- _WORK TO BE COMPLETED_
Print the listing in full, with no character changed.

►

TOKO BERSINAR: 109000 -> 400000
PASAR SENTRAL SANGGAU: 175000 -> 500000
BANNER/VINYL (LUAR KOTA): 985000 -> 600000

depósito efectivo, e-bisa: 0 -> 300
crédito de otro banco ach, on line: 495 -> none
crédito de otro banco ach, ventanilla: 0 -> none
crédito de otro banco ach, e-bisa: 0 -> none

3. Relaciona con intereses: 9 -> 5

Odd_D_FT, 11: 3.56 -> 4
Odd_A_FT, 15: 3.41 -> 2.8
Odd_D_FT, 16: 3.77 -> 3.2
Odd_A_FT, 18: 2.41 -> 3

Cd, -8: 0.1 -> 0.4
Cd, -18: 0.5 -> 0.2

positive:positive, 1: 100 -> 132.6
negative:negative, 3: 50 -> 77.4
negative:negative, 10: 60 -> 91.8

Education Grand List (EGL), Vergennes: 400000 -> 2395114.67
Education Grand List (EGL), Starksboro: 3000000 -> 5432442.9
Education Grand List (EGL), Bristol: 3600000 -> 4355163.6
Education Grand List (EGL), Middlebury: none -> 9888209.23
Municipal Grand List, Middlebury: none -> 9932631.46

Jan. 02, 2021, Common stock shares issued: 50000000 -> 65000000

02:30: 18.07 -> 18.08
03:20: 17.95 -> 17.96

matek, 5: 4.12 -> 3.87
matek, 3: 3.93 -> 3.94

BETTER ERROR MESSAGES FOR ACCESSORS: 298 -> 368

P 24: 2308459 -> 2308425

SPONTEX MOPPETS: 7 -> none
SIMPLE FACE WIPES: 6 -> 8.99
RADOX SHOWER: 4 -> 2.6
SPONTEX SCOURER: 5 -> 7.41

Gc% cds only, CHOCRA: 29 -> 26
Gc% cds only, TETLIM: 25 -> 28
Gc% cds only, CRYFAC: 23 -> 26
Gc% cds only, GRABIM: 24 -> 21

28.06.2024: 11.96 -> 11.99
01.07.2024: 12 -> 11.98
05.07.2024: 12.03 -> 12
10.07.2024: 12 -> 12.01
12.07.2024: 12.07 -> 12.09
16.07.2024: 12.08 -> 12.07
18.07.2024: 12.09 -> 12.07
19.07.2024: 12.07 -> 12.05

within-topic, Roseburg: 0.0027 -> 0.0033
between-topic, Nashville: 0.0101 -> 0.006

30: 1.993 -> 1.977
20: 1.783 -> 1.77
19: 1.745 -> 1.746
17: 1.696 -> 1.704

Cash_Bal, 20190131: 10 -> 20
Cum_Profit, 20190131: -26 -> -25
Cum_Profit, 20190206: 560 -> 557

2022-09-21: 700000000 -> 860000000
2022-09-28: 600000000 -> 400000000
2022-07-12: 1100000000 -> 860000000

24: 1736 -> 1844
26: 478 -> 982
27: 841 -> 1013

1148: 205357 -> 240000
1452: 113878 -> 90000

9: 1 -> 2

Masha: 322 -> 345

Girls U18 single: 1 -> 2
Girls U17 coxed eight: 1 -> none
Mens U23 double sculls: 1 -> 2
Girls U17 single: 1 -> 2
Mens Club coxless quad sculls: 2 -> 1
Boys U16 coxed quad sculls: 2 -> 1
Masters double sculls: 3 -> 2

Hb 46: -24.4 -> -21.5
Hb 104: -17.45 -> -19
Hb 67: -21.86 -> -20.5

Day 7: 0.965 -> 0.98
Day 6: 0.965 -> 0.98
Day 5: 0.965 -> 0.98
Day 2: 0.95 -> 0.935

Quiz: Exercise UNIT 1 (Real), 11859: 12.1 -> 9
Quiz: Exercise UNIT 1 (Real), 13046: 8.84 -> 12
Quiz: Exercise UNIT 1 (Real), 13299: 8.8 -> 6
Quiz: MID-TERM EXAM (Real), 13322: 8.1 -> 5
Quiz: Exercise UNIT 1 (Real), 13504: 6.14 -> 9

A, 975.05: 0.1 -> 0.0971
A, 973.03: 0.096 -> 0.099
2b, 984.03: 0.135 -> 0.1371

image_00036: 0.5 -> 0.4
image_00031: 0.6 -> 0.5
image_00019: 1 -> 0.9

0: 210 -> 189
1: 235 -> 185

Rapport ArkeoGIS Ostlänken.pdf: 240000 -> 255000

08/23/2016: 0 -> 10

◄

- _TASK SOLUTION_
TOKO BERSINAR: 109000 -> 400000
PASAR SENTRAL SANGGAU: 175000 -> 500000
BANNER/VINYL (LUAR KOTA): 985000 -> 600000

depósito efectivo, e-bisa: 0 -> 300
crédito de otro banco ach, on line: 495 -> none
crédito de otro banco ach, ventanilla: 0 -> none
crédito de otro banco ach, e-bisa: 0 -> none

3. Relaciona con intereses: 9 -> 5

Odd_D_FT, 11: 3.56 -> 4
Odd_A_FT, 15: 3.41 -> 2.8
Odd_D_FT, 16: 3.77 -> 3.2
Odd_A_FT, 18: 2.41 -> 3

Cd, -8: 0.1 -> 0.4
Cd, -18: 0.5 -> 0.2

positive:positive, 1: 100 -> 132.6
negative:negative, 3: 50 -> 77.4
negative:negative, 10: 60 -> 91.8

Education Grand List (EGL), Vergennes: 400000 -> 2395114.67
Education Grand List (EGL), Starksboro: 3000000 -> 5432442.9
Education Grand List (EGL), Bristol: 3600000 -> 4355163.6
Education Grand List (EGL), Middlebury: none -> 9888209.23
Municipal Grand List, Middlebury: none -> 9932631.46

Jan. 02, 2021, Common stock shares issued: 50000000 -> 65000000

02:30: 18.07 -> 18.08
03:20: 17.95 -> 17.96

matek, 5: 4.12 -> 3.87
matek, 3: 3.93 -> 3.94

BETTER ERROR MESSAGES FOR ACCESSORS: 298 -> 368

P 24: 2308459 -> 2308425

SPONTEX MOPPETS: 7 -> none
SIMPLE FACE WIPES: 6 -> 8.99
RADOX SHOWER: 4 -> 2.6
SPONTEX SCOURER: 5 -> 7.41

Gc% cds only, CHOCRA: 29 -> 26
Gc% cds only, TETLIM: 25 -> 28
Gc% cds only, CRYFAC: 23 -> 26
Gc% cds only, GRABIM: 24 -> 21

28.06.2024: 11.96 -> 11.99
01.07.2024: 12 -> 11.98
05.07.2024: 12.03 -> 12
10.07.2024: 12 -> 12.01
12.07.2024: 12.07 -> 12.09
16.07.2024: 12.08 -> 12.07
18.07.2024: 12.09 -> 12.07
19.07.2024: 12.07 -> 12.05

within-topic, Roseburg: 0.0027 -> 0.0033
between-topic, Nashville: 0.0101 -> 0.006

30: 1.993 -> 1.977
20: 1.783 -> 1.77
19: 1.745 -> 1.746
17: 1.696 -> 1.704

Cash_Bal, 20190131: 10 -> 20
Cum_Profit, 20190131: -26 -> -25
Cum_Profit, 20190206: 560 -> 557

2022-09-21: 700000000 -> 860000000
2022-09-28: 600000000 -> 400000000
2022-07-12: 1100000000 -> 860000000

24: 1736 -> 1844
26: 478 -> 982
27: 841 -> 1013

1148: 205357 -> 240000
1452: 113878 -> 90000

9: 1 -> 2

Masha: 322 -> 345

Girls U18 single: 1 -> 2
Girls U17 coxed eight: 1 -> none
Mens U23 double sculls: 1 -> 2
Girls U17 single: 1 -> 2
Mens Club coxless quad sculls: 2 -> 1
Boys U16 coxed quad sculls: 2 -> 1
Masters double sculls: 3 -> 2

Hb 46: -24.4 -> -21.5
Hb 104: -17.45 -> -19
Hb 67: -21.86 -> -20.5

Day 7: 0.965 -> 0.98
Day 6: 0.965 -> 0.98
Day 5: 0.965 -> 0.98
Day 2: 0.95 -> 0.935

Quiz: Exercise UNIT 1 (Real), 11859: 12.1 -> 9
Quiz: Exercise UNIT 1 (Real), 13046: 8.84 -> 12
Quiz: Exercise UNIT 1 (Real), 13299: 8.8 -> 6
Quiz: MID-TERM EXAM (Real), 13322: 8.1 -> 5
Quiz: Exercise UNIT 1 (Real), 13504: 6.14 -> 9

A, 975.05: 0.1 -> 0.0971
A, 973.03: 0.096 -> 0.099
2b, 984.03: 0.135 -> 0.1371

image_00036: 0.5 -> 0.4
image_00031: 0.6 -> 0.5
image_00019: 1 -> 0.9

0: 210 -> 189
1: 235 -> 185

Rapport ArkeoGIS Ostlänken.pdf: 240000 -> 255000

08/23/2016: 0 -> 10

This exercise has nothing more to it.